* _Required work_
Reproduce the material verbatim from its start through the line containing "title Service-Oriented Architecture", both ends included, and omit the pictures from your output.

* _Supplied data_
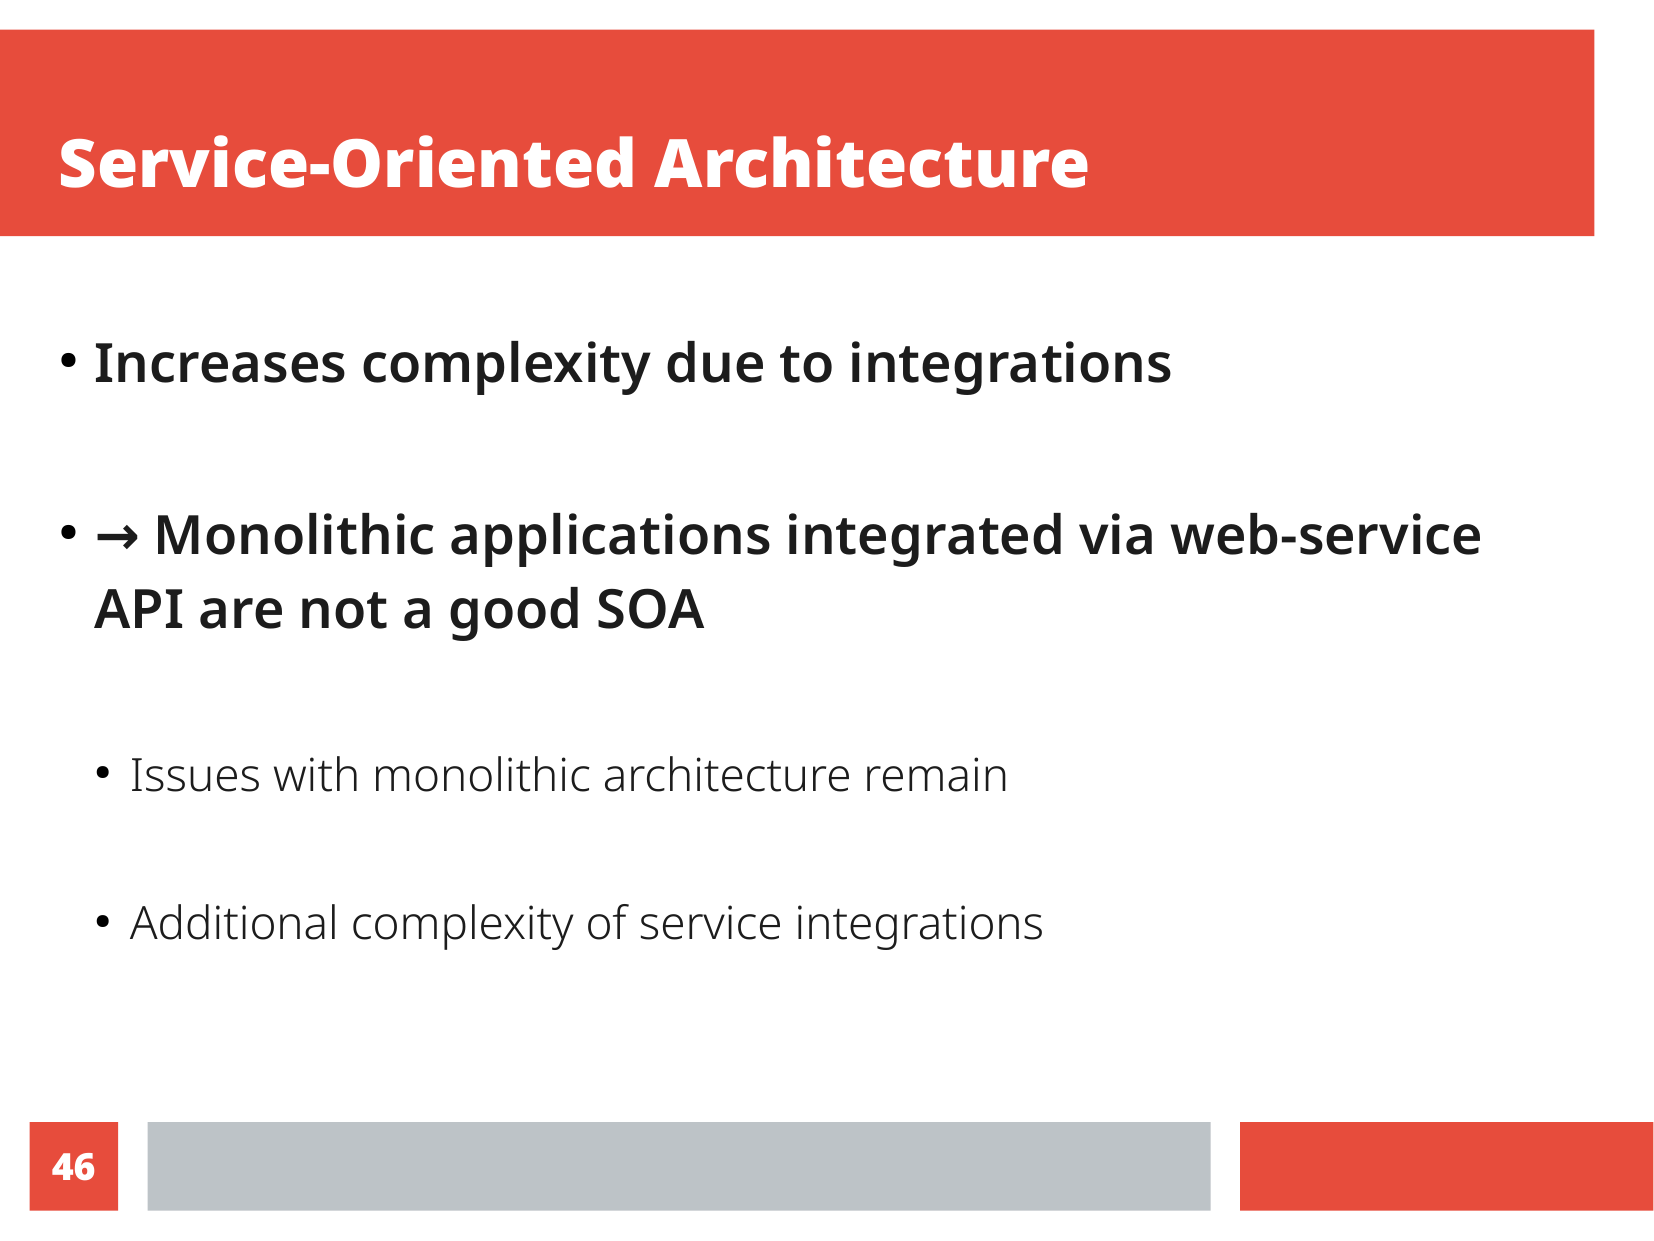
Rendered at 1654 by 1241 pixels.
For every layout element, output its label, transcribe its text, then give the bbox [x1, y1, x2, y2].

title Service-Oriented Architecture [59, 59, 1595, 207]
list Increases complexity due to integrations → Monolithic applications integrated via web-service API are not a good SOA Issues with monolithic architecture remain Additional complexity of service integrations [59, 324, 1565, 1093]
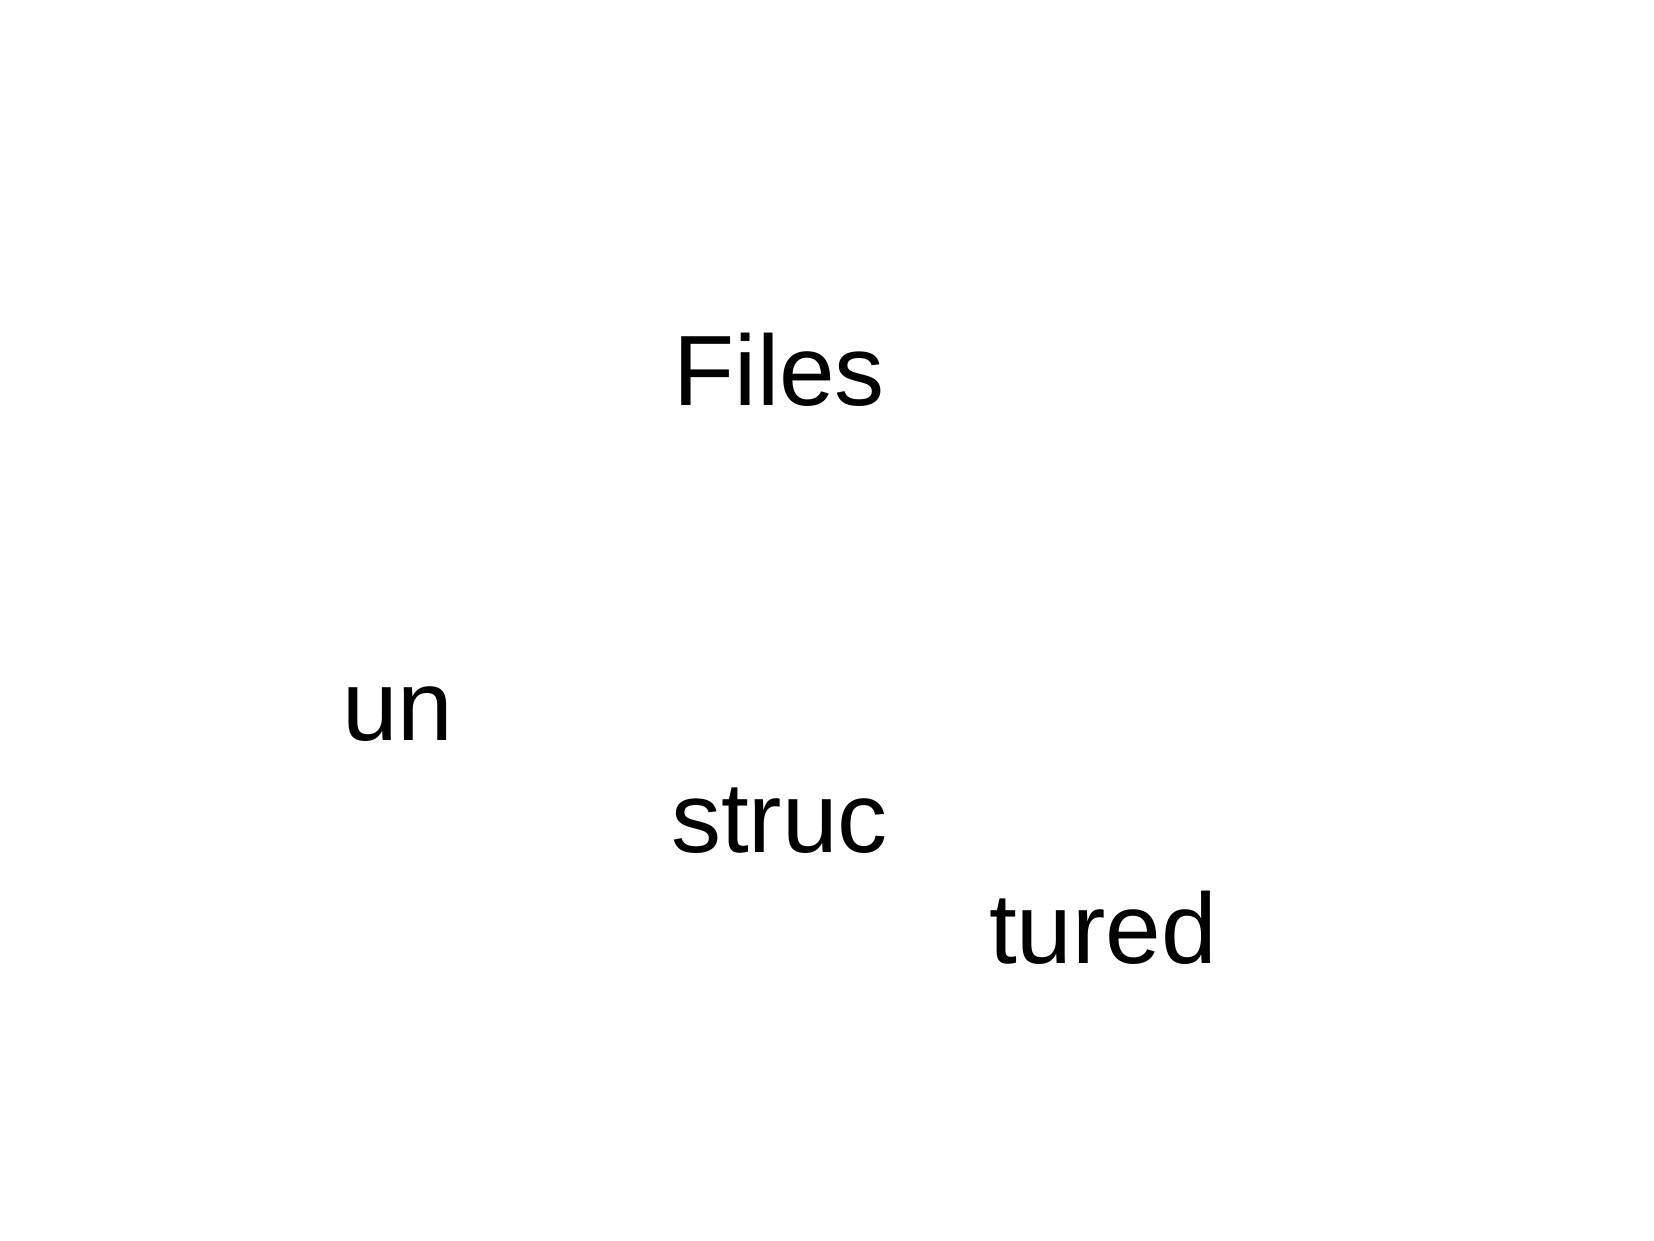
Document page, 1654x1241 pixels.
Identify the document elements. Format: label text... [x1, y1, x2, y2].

* _Exercise solution_
Rendered at 1654 by 1241 pixels.
For every layout element, output its label, transcribe its text, then give the bbox [x1, y1, x2, y2].

title Service-Oriented Architecture [59, 59, 1595, 207]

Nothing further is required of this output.